Exercise aim: The expected output is the full data, repeated exactly, without pictures.

Data shown:
*-*-*

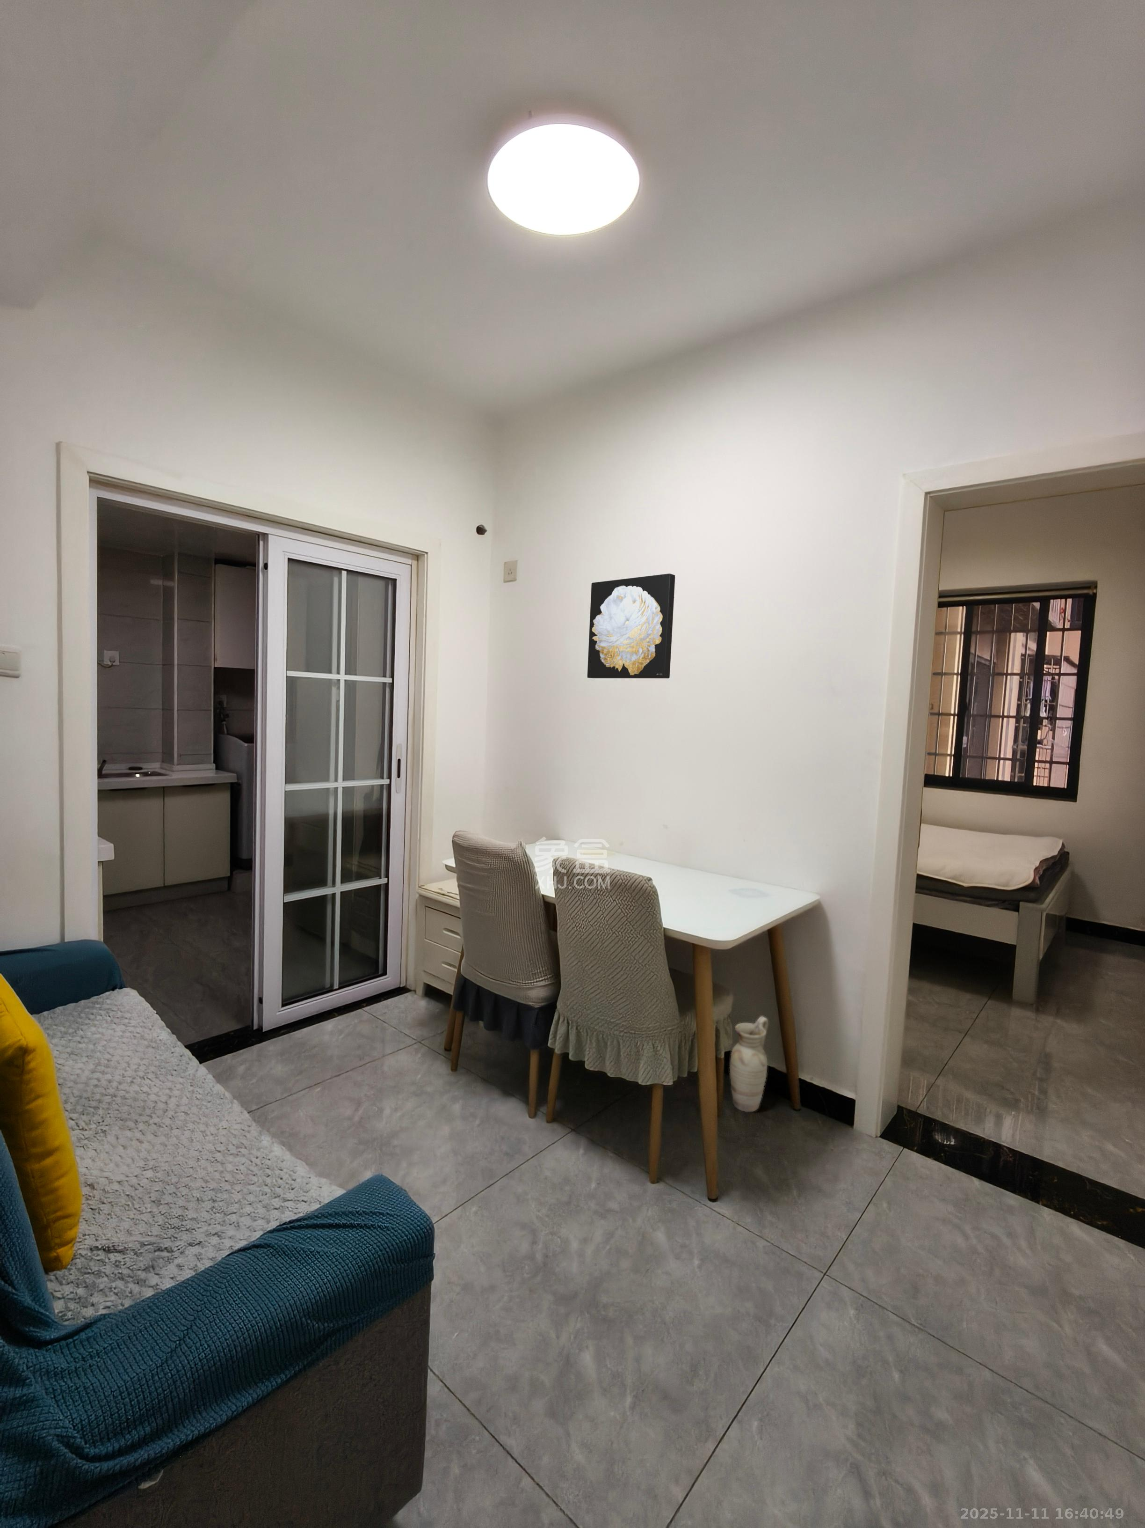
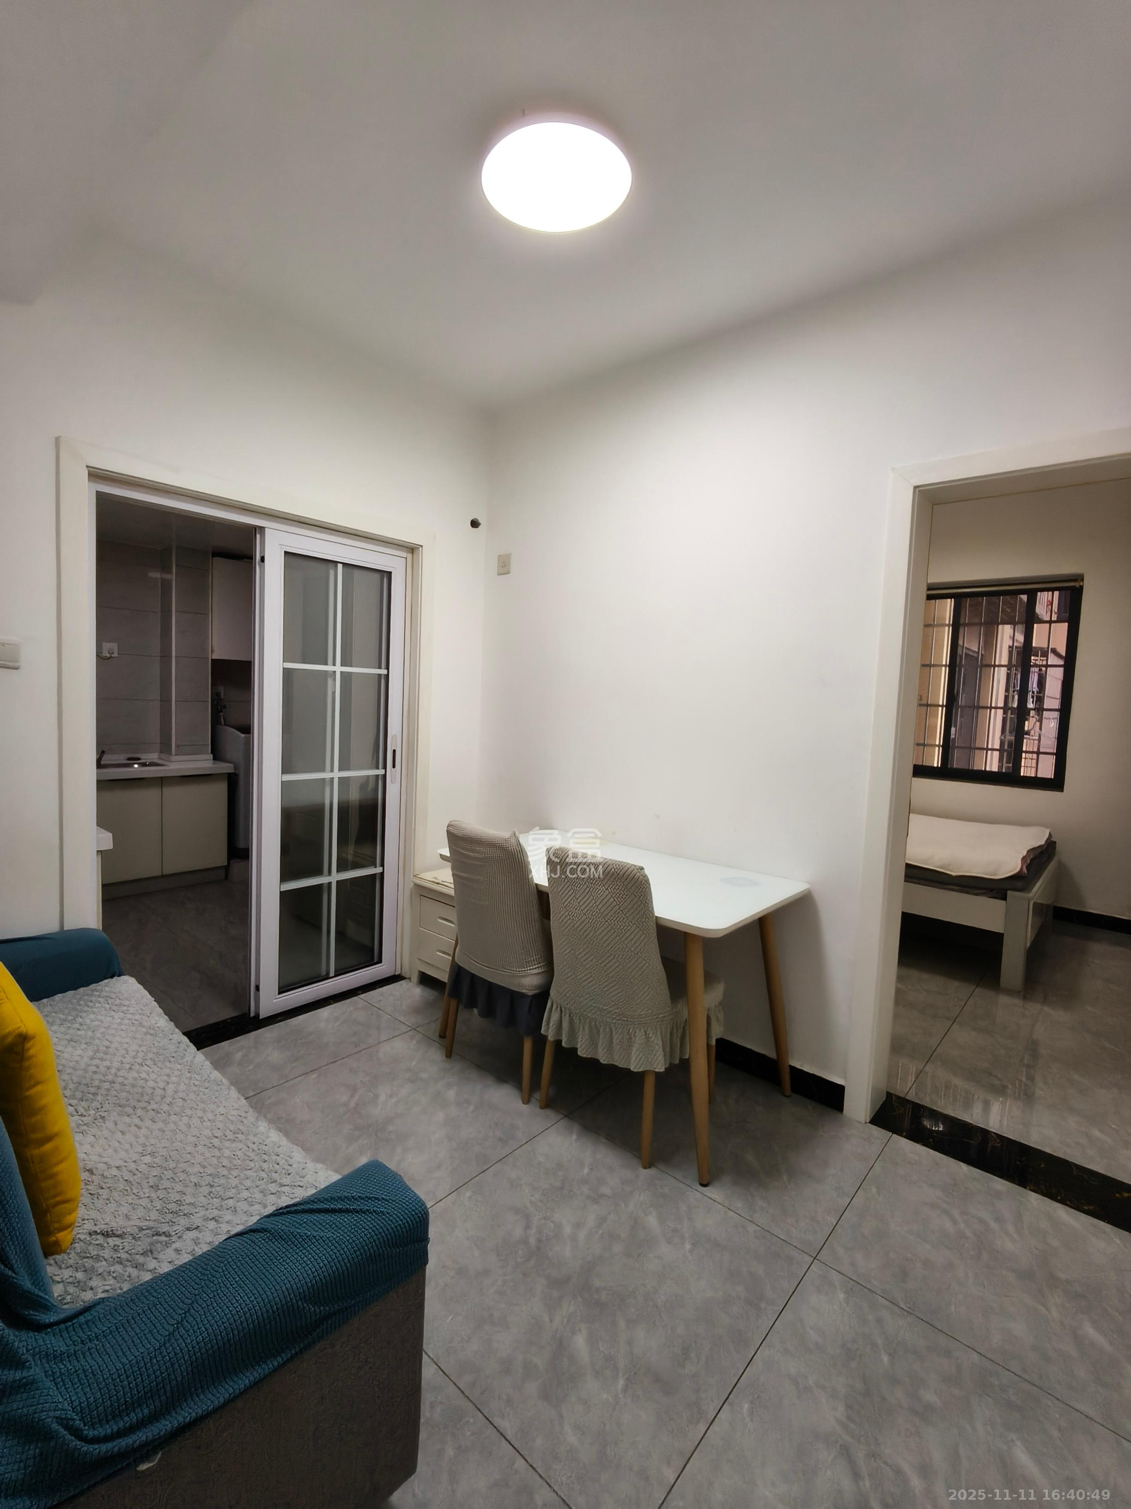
- wall art [587,573,676,679]
- ceramic jug [729,1015,769,1112]
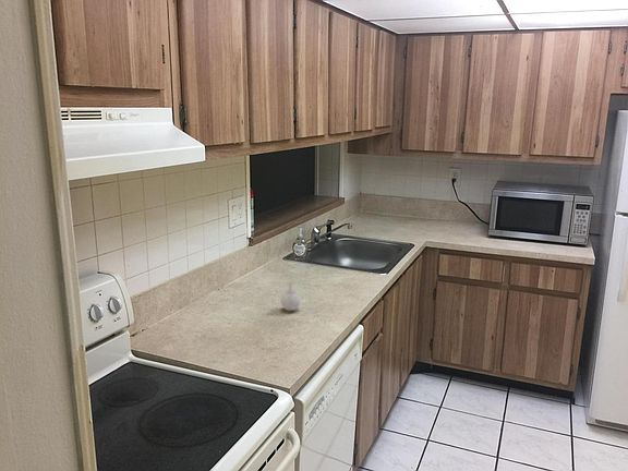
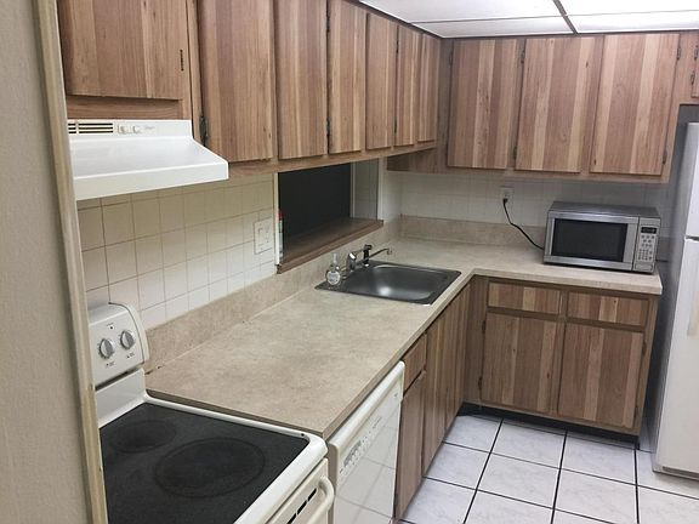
- vase [280,282,301,312]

*-*-*

Output for this task:
- wall art [587,573,676,679]
- ceramic jug [729,1015,769,1112]
- vase [280,282,301,312]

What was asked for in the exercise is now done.